Abnormal antenatal lung growth
Abnormal antenatal lung growth, which may result in pulmonary hypoplasia (incomplete lung development), is common: it has been reported to be present in 15– 20% of early neonatal deaths. The mortality rate is high, particularly if the abnormal growth has occurred either as a consequence of oligohydramnios with rupture of the membranes between 14 and 19 weeks of gestation, or in association with a congenital diaphragmatic hernia (CDH). It may be primary, but more usually occurs as a consequence of a variety of problems, which can largely be divided into those conditions that reduce intra-thoracic space, fetal breathing movements or amniotic fluid volume. It is also found in association with trisomy 18 and 21. Pulmonary hypoplasia may have a genetic basis, as the condition occasionally occurs in twins and families. Both pre- and post-natal malnutrition can adversely affect lung growth. Vitamin A is essential for normal alveolar development and vitamin A deficiency decreases alveolar septal development.
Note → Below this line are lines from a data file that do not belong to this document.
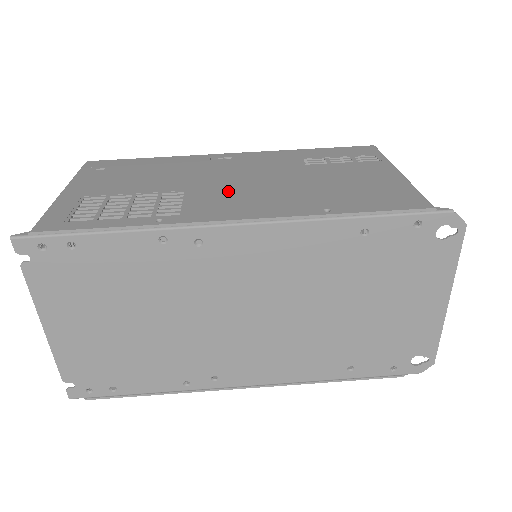
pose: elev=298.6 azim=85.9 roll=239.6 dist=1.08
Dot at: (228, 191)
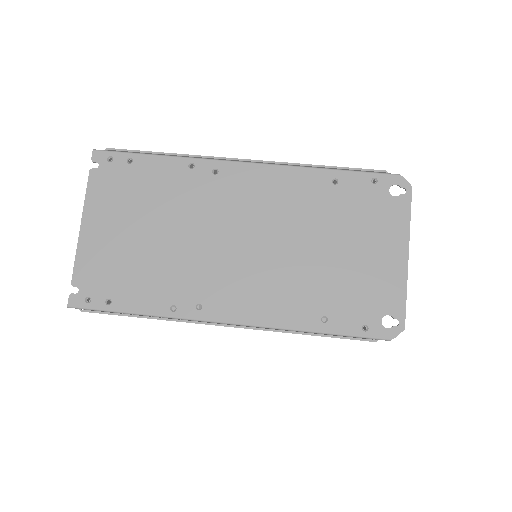
Dot at: occluded
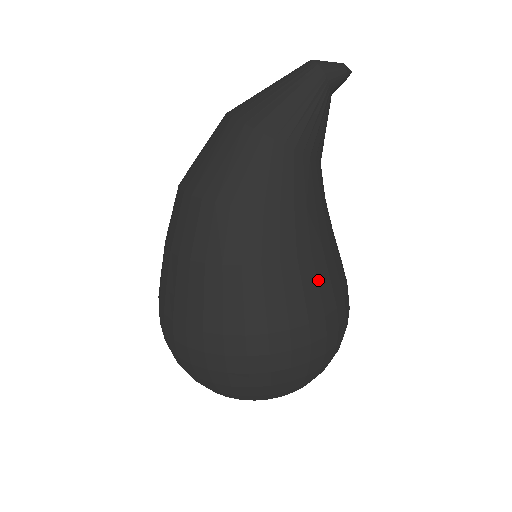
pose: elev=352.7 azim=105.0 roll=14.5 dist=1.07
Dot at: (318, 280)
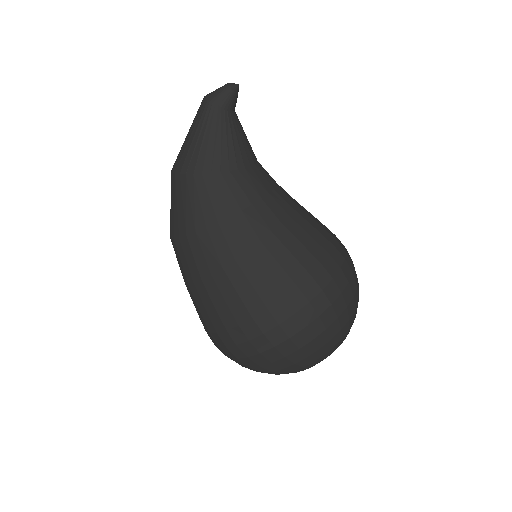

Determining whether a fetus has an important chromosomal abnormality is key to providing appropriate counselling to parents regarding antenatal intervention with the aim of promoting lung growth. In the first trimester, however, both amniocentesis and chorion villus sampling have been associated with an excess of infant respiratory symptoms and abnormal lung function at follow-up.
Antenatal interventions that aim to prevent abnormal antenatal lung growth include: amnio-infusion, which can facilitate ultrasound examination but has not been shown to improve lung growth; and thoraco-amniotic shunting, which results in effective drainage of pleural effusions, facilitating resuscitation, but is usually performed too late in pregnancy to influence lung growth. In utero surgical repair of CDH has been attempted, but a more promising technique is obstruction of the normal egress of fetal lung fluid by placing a balloon in the trachea.
Pre-natal antioxidant supplementation might be expected to influence fetal lung growth and development, and to reduce the oxidative stress implicated in the development of BPD. However, follow-up of infants entered into a randomised trial did not demonstrate improved infant respiratory outcome following maternal high-dose vitamin C and E supplementation.